Directive: Starting with the line that contains "batch_size | 说明 |" and going on through the line that contains "与v1.0区别: batch_size: 128 |", substitute "batch size" for each "batch_size". Give back only those lines, with everything else left unchanged.

(Source texts of formatted documents)
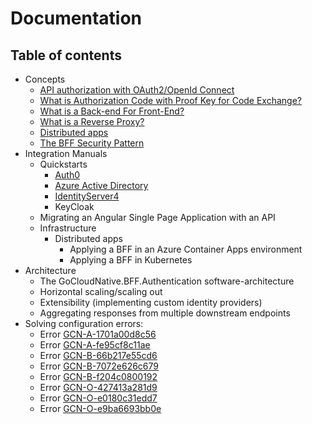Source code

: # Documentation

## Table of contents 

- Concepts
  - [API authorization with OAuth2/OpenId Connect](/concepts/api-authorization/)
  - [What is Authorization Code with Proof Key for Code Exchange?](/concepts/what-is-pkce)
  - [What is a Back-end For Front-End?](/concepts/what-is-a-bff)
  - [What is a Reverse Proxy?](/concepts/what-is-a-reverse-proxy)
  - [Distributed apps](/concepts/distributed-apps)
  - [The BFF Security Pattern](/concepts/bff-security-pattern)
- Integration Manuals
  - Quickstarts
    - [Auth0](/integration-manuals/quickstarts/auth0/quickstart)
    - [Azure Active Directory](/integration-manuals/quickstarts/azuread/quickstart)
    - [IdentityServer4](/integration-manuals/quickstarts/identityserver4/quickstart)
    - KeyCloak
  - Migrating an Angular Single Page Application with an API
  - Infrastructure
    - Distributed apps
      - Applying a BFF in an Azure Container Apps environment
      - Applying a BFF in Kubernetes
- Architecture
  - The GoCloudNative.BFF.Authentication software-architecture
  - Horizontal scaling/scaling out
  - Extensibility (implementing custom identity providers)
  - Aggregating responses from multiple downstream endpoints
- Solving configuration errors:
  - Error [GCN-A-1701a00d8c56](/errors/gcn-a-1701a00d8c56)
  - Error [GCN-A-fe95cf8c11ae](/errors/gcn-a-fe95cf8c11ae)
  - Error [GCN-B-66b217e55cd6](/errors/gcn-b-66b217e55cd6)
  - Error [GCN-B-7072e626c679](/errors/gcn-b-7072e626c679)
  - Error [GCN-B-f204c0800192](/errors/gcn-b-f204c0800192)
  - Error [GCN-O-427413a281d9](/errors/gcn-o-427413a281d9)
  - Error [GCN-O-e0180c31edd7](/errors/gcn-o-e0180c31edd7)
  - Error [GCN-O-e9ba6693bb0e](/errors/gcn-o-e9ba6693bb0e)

---

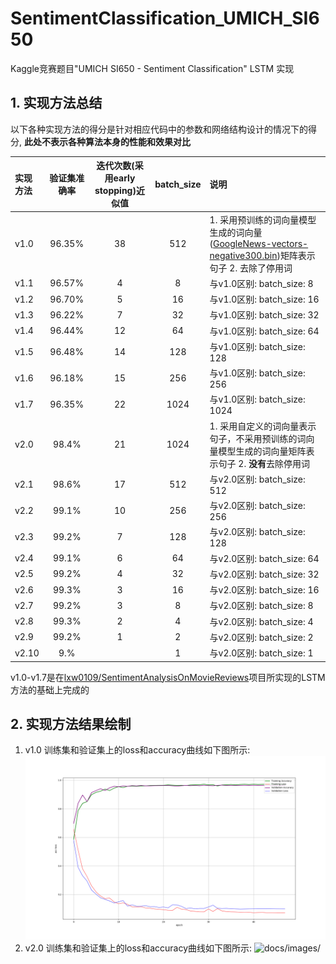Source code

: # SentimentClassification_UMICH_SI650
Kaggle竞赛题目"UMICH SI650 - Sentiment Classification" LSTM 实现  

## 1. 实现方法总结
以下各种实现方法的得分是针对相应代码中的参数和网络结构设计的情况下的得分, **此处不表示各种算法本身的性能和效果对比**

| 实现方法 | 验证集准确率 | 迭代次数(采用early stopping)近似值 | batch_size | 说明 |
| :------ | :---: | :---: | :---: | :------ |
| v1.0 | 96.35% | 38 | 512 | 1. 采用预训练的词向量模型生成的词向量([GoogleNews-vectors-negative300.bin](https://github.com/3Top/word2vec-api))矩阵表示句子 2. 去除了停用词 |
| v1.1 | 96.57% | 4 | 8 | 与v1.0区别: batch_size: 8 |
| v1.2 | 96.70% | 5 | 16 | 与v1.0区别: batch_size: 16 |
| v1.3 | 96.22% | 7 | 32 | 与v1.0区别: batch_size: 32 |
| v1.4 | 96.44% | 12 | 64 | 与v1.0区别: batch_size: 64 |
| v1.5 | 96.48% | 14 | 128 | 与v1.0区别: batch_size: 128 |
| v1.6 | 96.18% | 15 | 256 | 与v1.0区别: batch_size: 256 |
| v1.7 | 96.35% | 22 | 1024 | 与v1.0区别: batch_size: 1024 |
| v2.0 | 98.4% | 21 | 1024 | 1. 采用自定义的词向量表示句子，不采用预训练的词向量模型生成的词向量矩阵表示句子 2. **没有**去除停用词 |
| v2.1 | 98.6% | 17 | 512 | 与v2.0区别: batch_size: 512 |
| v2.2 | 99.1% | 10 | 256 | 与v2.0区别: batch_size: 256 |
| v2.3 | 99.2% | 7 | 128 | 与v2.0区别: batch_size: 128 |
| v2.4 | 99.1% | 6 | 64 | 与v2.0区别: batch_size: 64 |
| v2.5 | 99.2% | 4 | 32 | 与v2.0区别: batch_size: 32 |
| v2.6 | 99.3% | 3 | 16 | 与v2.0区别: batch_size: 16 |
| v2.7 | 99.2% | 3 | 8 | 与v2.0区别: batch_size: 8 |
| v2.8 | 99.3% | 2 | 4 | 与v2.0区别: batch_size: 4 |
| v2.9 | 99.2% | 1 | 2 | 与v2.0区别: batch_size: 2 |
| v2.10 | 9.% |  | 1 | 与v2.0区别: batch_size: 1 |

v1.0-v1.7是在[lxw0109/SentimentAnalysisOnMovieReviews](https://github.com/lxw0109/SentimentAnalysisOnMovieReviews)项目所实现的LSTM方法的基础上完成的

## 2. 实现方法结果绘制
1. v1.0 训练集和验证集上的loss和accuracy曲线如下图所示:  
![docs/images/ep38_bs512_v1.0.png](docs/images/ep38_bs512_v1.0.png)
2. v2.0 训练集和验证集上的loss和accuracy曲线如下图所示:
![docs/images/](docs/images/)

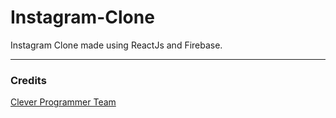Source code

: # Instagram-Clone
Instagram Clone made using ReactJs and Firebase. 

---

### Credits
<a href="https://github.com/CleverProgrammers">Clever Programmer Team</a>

Result for this exercise:
| 实现方法 | 验证集准确率 | 迭代次数(采用early stopping)近似值 | batch size | 说明 |
| :------ | :---: | :---: | :---: | :------ |
| v1.0 | 96.35% | 38 | 512 | 1. 采用预训练的词向量模型生成的词向量([GoogleNews-vectors-negative300.bin](https://github.com/3Top/word2vec-api))矩阵表示句子 2. 去除了停用词 |
| v1.1 | 96.57% | 4 | 8 | 与v1.0区别: batch size: 8 |
| v1.2 | 96.70% | 5 | 16 | 与v1.0区别: batch size: 16 |
| v1.3 | 96.22% | 7 | 32 | 与v1.0区别: batch size: 32 |
| v1.4 | 96.44% | 12 | 64 | 与v1.0区别: batch size: 64 |
| v1.5 | 96.48% | 14 | 128 | 与v1.0区别: batch size: 128 |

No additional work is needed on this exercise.